▶ **Task to carry out**: Pull out each line of the material that contains the word "value".

--- Task inputs Enclosed Below ---

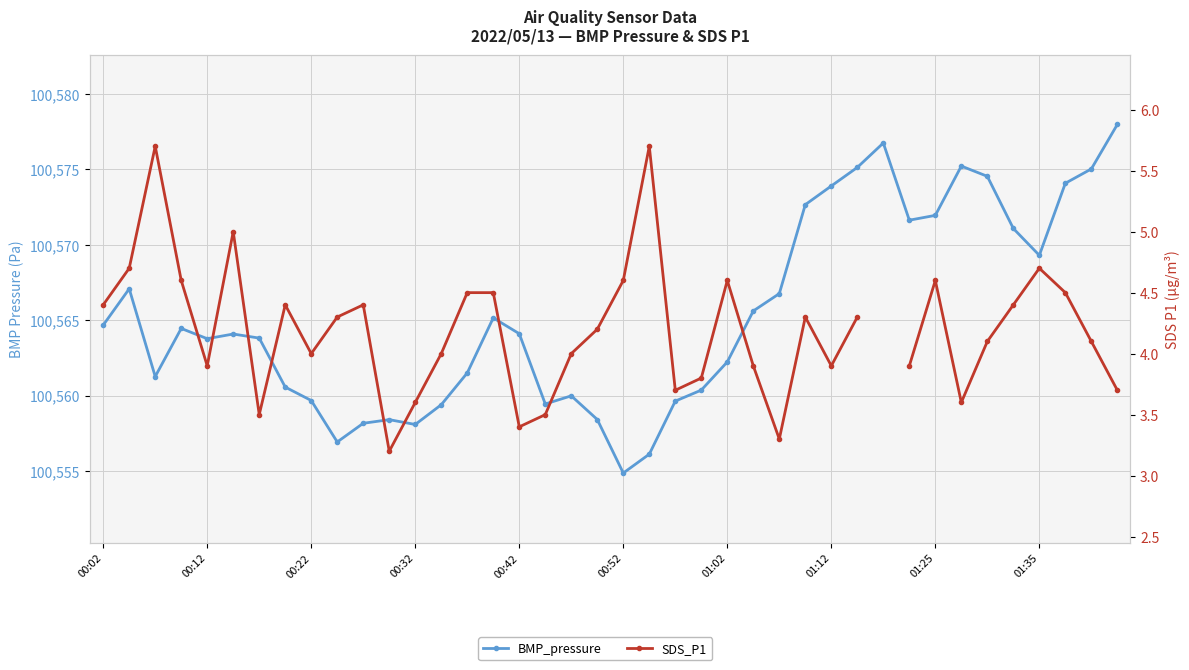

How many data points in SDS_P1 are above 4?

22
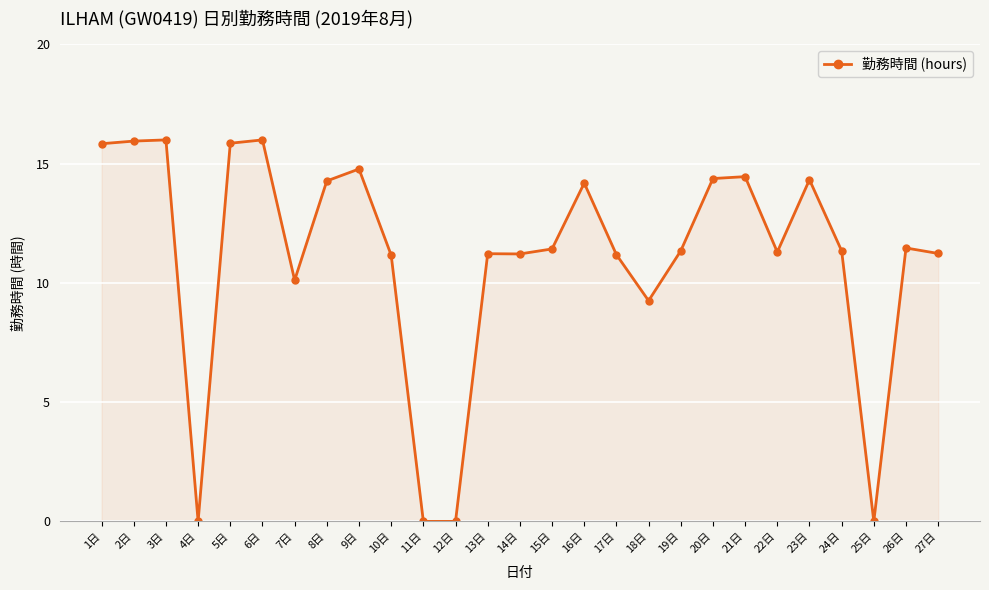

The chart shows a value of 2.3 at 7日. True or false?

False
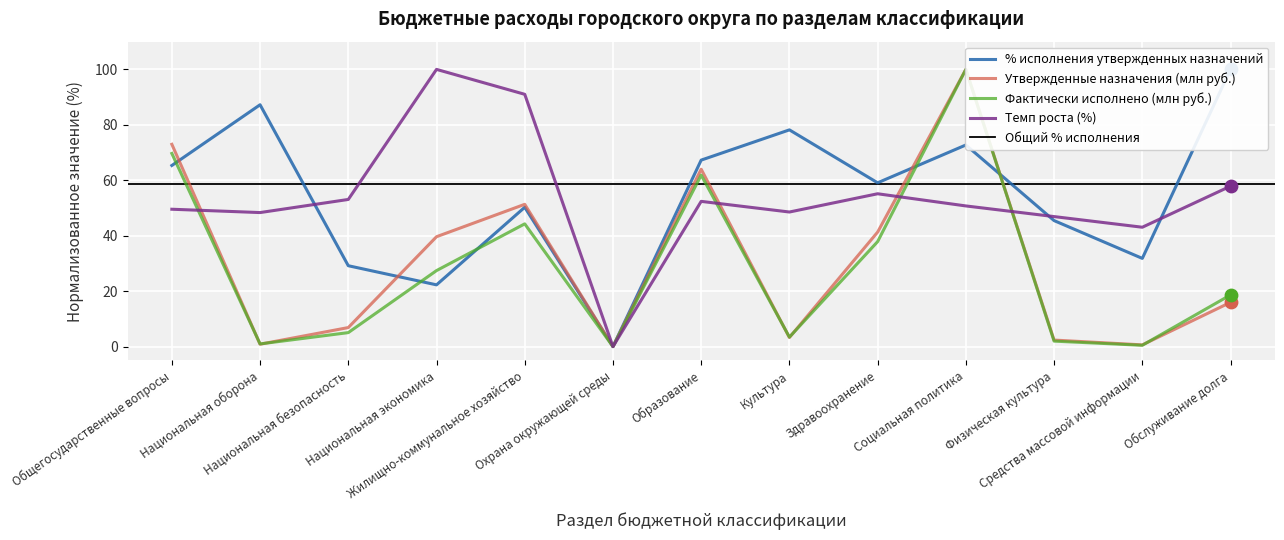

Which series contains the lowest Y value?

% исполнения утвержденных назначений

--- End of Enclosed Task inputs ---

▶ **Task result**:
The chart shows a value of 2.3 at 7日. True or false?
Which series contains the lowest Y value?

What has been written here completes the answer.